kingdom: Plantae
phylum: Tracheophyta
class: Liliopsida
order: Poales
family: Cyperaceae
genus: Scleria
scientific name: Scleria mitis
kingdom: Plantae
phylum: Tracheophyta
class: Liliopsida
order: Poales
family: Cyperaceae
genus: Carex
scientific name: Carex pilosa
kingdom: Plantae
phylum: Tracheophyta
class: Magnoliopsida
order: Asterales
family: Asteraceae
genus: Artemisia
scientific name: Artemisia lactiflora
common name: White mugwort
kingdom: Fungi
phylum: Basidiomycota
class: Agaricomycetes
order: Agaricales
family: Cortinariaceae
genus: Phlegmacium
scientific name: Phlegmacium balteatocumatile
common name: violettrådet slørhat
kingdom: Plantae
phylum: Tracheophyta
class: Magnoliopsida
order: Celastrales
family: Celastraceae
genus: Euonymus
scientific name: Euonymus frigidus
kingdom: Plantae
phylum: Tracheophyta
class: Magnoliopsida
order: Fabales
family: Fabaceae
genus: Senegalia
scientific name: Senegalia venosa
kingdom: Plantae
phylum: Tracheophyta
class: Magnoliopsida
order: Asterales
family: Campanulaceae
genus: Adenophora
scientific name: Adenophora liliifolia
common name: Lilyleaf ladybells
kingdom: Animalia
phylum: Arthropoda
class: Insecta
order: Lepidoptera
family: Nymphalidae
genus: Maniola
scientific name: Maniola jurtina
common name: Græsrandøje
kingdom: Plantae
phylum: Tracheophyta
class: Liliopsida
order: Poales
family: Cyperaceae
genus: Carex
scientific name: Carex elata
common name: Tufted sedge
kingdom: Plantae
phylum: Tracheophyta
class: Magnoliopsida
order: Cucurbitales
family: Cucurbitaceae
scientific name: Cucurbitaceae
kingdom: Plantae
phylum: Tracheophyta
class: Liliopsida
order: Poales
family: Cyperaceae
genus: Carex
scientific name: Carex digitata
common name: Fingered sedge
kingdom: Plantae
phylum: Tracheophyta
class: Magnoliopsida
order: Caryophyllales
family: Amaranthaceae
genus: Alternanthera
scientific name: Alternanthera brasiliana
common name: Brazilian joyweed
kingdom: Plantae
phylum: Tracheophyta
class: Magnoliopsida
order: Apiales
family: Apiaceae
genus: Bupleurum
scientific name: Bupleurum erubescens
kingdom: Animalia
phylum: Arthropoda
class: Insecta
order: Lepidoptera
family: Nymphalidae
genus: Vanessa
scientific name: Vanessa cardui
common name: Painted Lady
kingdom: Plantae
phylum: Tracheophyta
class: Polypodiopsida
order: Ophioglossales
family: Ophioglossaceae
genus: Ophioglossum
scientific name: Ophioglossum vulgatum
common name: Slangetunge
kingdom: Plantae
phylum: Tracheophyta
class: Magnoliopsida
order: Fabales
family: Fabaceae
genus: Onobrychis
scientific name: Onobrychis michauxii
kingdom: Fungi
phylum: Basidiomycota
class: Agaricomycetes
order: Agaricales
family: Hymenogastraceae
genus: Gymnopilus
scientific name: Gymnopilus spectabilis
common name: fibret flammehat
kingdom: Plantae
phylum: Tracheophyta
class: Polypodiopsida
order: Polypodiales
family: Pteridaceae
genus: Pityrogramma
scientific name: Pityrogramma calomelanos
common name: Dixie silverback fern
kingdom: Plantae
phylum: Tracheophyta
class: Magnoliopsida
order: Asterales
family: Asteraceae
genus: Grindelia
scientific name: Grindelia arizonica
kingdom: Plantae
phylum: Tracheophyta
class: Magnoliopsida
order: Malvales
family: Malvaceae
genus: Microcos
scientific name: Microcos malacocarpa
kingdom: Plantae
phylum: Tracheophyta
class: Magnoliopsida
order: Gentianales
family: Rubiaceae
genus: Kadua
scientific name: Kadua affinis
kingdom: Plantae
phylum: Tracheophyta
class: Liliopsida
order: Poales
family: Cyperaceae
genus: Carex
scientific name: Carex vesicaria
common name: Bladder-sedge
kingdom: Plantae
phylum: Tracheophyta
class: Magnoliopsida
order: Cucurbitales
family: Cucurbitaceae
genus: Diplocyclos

- _What the task asks_
Copy out all of the lines above word for word.

- _Task solution_
kingdom: Plantae
phylum: Tracheophyta
class: Liliopsida
order: Poales
family: Cyperaceae
genus: Scleria
scientific name: Scleria mitis
kingdom: Plantae
phylum: Tracheophyta
class: Liliopsida
order: Poales
family: Cyperaceae
genus: Carex
scientific name: Carex pilosa
kingdom: Plantae
phylum: Tracheophyta
class: Magnoliopsida
order: Asterales
family: Asteraceae
genus: Artemisia
scientific name: Artemisia lactiflora
common name: White mugwort
kingdom: Fungi
phylum: Basidiomycota
class: Agaricomycetes
order: Agaricales
family: Cortinariaceae
genus: Phlegmacium
scientific name: Phlegmacium balteatocumatile
common name: violettrådet slørhat
kingdom: Plantae
phylum: Tracheophyta
class: Magnoliopsida
order: Celastrales
family: Celastraceae
genus: Euonymus
scientific name: Euonymus frigidus
kingdom: Plantae
phylum: Tracheophyta
class: Magnoliopsida
order: Fabales
family: Fabaceae
genus: Senegalia
scientific name: Senegalia venosa
kingdom: Plantae
phylum: Tracheophyta
class: Magnoliopsida
order: Asterales
family: Campanulaceae
genus: Adenophora
scientific name: Adenophora liliifolia
common name: Lilyleaf ladybells
kingdom: Animalia
phylum: Arthropoda
class: Insecta
order: Lepidoptera
family: Nymphalidae
genus: Maniola
scientific name: Maniola jurtina
common name: Græsrandøje
kingdom: Plantae
phylum: Tracheophyta
class: Liliopsida
order: Poales
family: Cyperaceae
genus: Carex
scientific name: Carex elata
common name: Tufted sedge
kingdom: Plantae
phylum: Tracheophyta
class: Magnoliopsida
order: Cucurbitales
family: Cucurbitaceae
scientific name: Cucurbitaceae
kingdom: Plantae
phylum: Tracheophyta
class: Liliopsida
order: Poales
family: Cyperaceae
genus: Carex
scientific name: Carex digitata
common name: Fingered sedge
kingdom: Plantae
phylum: Tracheophyta
class: Magnoliopsida
order: Caryophyllales
family: Amaranthaceae
genus: Alternanthera
scientific name: Alternanthera brasiliana
common name: Brazilian joyweed
kingdom: Plantae
phylum: Tracheophyta
class: Magnoliopsida
order: Apiales
family: Apiaceae
genus: Bupleurum
scientific name: Bupleurum erubescens
kingdom: Animalia
phylum: Arthropoda
class: Insecta
order: Lepidoptera
family: Nymphalidae
genus: Vanessa
scientific name: Vanessa cardui
common name: Painted Lady
kingdom: Plantae
phylum: Tracheophyta
class: Polypodiopsida
order: Ophioglossales
family: Ophioglossaceae
genus: Ophioglossum
scientific name: Ophioglossum vulgatum
common name: Slangetunge
kingdom: Plantae
phylum: Tracheophyta
class: Magnoliopsida
order: Fabales
family: Fabaceae
genus: Onobrychis
scientific name: Onobrychis michauxii
kingdom: Fungi
phylum: Basidiomycota
class: Agaricomycetes
order: Agaricales
family: Hymenogastraceae
genus: Gymnopilus
scientific name: Gymnopilus spectabilis
common name: fibret flammehat
kingdom: Plantae
phylum: Tracheophyta
class: Polypodiopsida
order: Polypodiales
family: Pteridaceae
genus: Pityrogramma
scientific name: Pityrogramma calomelanos
common name: Dixie silverback fern
kingdom: Plantae
phylum: Tracheophyta
class: Magnoliopsida
order: Asterales
family: Asteraceae
genus: Grindelia
scientific name: Grindelia arizonica
kingdom: Plantae
phylum: Tracheophyta
class: Magnoliopsida
order: Malvales
family: Malvaceae
genus: Microcos
scientific name: Microcos malacocarpa
kingdom: Plantae
phylum: Tracheophyta
class: Magnoliopsida
order: Gentianales
family: Rubiaceae
genus: Kadua
scientific name: Kadua affinis
kingdom: Plantae
phylum: Tracheophyta
class: Liliopsida
order: Poales
family: Cyperaceae
genus: Carex
scientific name: Carex vesicaria
common name: Bladder-sedge
kingdom: Plantae
phylum: Tracheophyta
class: Magnoliopsida
order: Cucurbitales
family: Cucurbitaceae
genus: Diplocyclos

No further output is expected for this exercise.